## Given exercise
Write out the whole listing again, exactly as given.

## Available records
######
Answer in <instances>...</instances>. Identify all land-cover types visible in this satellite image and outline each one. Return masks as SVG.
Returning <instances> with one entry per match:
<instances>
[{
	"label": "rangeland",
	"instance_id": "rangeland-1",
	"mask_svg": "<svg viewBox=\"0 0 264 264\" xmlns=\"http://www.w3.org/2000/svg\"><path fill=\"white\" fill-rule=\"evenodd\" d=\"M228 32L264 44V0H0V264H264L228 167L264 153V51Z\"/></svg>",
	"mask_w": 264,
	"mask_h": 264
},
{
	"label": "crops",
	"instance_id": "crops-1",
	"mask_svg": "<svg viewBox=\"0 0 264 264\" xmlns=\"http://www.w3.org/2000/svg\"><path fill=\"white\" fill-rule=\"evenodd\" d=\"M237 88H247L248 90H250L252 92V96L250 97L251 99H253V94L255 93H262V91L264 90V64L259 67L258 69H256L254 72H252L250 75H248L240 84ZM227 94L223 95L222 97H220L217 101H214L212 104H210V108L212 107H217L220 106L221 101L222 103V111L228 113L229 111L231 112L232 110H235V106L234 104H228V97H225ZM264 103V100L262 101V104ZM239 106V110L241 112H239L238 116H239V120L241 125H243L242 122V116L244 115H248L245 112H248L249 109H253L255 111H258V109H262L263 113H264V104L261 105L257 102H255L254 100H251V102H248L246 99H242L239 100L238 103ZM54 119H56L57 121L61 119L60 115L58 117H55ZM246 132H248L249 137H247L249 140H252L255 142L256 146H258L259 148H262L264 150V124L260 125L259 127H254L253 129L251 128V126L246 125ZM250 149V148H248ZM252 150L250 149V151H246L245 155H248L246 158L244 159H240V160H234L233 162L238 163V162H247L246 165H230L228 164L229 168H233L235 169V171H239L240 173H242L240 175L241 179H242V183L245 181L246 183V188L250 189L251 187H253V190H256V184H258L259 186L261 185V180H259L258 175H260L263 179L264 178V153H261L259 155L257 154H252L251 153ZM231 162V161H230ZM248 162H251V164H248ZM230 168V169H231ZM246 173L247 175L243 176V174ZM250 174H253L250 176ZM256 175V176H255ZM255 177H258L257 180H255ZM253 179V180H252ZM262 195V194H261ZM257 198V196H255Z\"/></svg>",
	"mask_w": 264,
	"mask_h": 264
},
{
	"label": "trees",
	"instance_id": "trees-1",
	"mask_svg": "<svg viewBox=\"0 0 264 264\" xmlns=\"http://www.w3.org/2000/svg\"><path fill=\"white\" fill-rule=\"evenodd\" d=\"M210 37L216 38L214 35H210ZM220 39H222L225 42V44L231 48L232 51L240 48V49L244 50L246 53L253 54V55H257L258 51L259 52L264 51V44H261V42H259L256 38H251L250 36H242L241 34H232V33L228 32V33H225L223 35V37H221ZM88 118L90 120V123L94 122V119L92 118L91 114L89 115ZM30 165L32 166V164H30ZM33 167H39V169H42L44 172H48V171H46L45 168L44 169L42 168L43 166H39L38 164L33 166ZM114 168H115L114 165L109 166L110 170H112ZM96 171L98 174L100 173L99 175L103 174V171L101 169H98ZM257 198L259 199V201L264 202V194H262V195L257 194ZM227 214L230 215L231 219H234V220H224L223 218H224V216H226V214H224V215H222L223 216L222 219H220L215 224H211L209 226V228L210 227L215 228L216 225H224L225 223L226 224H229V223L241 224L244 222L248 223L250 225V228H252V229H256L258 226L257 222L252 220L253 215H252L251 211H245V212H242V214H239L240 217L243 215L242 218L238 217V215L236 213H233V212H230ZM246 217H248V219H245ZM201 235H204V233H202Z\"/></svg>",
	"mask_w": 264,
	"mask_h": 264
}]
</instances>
######
## Task answer
Answer in <instances>...</instances>. Identify all land-cover types visible in this satellite image and outline each one. Return masks as SVG.
Returning <instances> with one entry per match:
<instances>
[{
	"label": "rangeland",
	"instance_id": "rangeland-1",
	"mask_svg": "<svg viewBox=\"0 0 264 264\" xmlns=\"http://www.w3.org/2000/svg\"><path fill=\"white\" fill-rule=\"evenodd\" d=\"M228 32L264 44V0H0V264H264L228 167L264 153V51Z\"/></svg>",
	"mask_w": 264,
	"mask_h": 264
},
{
	"label": "crops",
	"instance_id": "crops-1",
	"mask_svg": "<svg viewBox=\"0 0 264 264\" xmlns=\"http://www.w3.org/2000/svg\"><path fill=\"white\" fill-rule=\"evenodd\" d=\"M237 88H247L248 90H250L252 92V96L250 97L251 99H253V94L255 93H262V91L264 90V64L259 67L258 69H256L254 72H252L250 75H248L240 84ZM227 94L223 95L222 97H220L217 101H214L212 104H210V108L212 107H217L220 106L221 101L222 103V111L228 113L229 111L231 112L232 110H235V106L234 104H228V97H225ZM264 103V100L262 101V104ZM239 106V110L241 112H239L238 116H239V120L241 125H243L242 122V116L244 115H248L245 112H248L249 109H253L255 111H258V109H262L263 113H264V104L261 105L257 102H255L254 100H251V102H248L246 99H242L239 100L238 103ZM54 119H56L57 121L61 119L60 115L58 117H55ZM246 132H248L249 137H247L249 140H252L255 142L256 146H258L259 148H262L264 150V124L260 125L259 127H254L253 129L251 128V126L246 125ZM250 149V148H248ZM252 150L250 149V151H246L245 155H248L246 158L244 159H240V160H234L233 162L238 163V162H247L246 165H230L228 164L229 168H233L235 169V171H239L240 173H242L240 175L241 179H242V183L245 181L246 183V188L250 189L251 187H253V190H256V184H258L259 186L261 185V180H259L258 175H260L263 179L264 178V153H261L259 155L257 154H252L251 153ZM231 162V161H230ZM248 162H251V164H248ZM230 168V169H231ZM246 173L247 175L243 176V174ZM250 174H253L250 176ZM256 175V176H255ZM255 177H258L257 180H255ZM253 179V180H252ZM262 195V194H261ZM257 198V196H255Z\"/></svg>",
	"mask_w": 264,
	"mask_h": 264
},
{
	"label": "trees",
	"instance_id": "trees-1",
	"mask_svg": "<svg viewBox=\"0 0 264 264\" xmlns=\"http://www.w3.org/2000/svg\"><path fill=\"white\" fill-rule=\"evenodd\" d=\"M210 37L216 38L214 35H210ZM220 39H222L225 42V44L231 48L232 51L240 48V49L244 50L246 53L253 54V55H257L258 51L259 52L264 51V44H261V42H259L256 38H251L250 36H242L241 34H232V33L228 32V33H225L223 35V37H221ZM88 118L90 120V123L94 122V119L92 118L91 114L89 115ZM30 165L32 166V164H30ZM33 167H39V169H42L44 172H48V171H46L45 168L44 169L42 168L43 166H39L38 164L33 166ZM114 168H115L114 165L109 166L110 170H112ZM96 171L98 174L100 173L99 175L103 174V171L101 169H98ZM257 198L259 199V201L264 202V194H262V195L257 194ZM227 214L230 215L231 219H234V220H224L223 218H224V216H226V214H224V215H222L223 216L222 219H220L215 224H211L209 226V228L210 227L215 228L216 225H224L225 223L226 224H229V223L241 224L244 222L248 223L250 225V228H252V229H256L258 226L257 222L252 220L253 215H252L251 211H245V212H242V214H239L240 217L243 215L242 218L238 217V215L236 213H233V212H230ZM246 217H248V219H245ZM201 235H204V233H202Z\"/></svg>",
	"mask_w": 264,
	"mask_h": 264
}]
</instances>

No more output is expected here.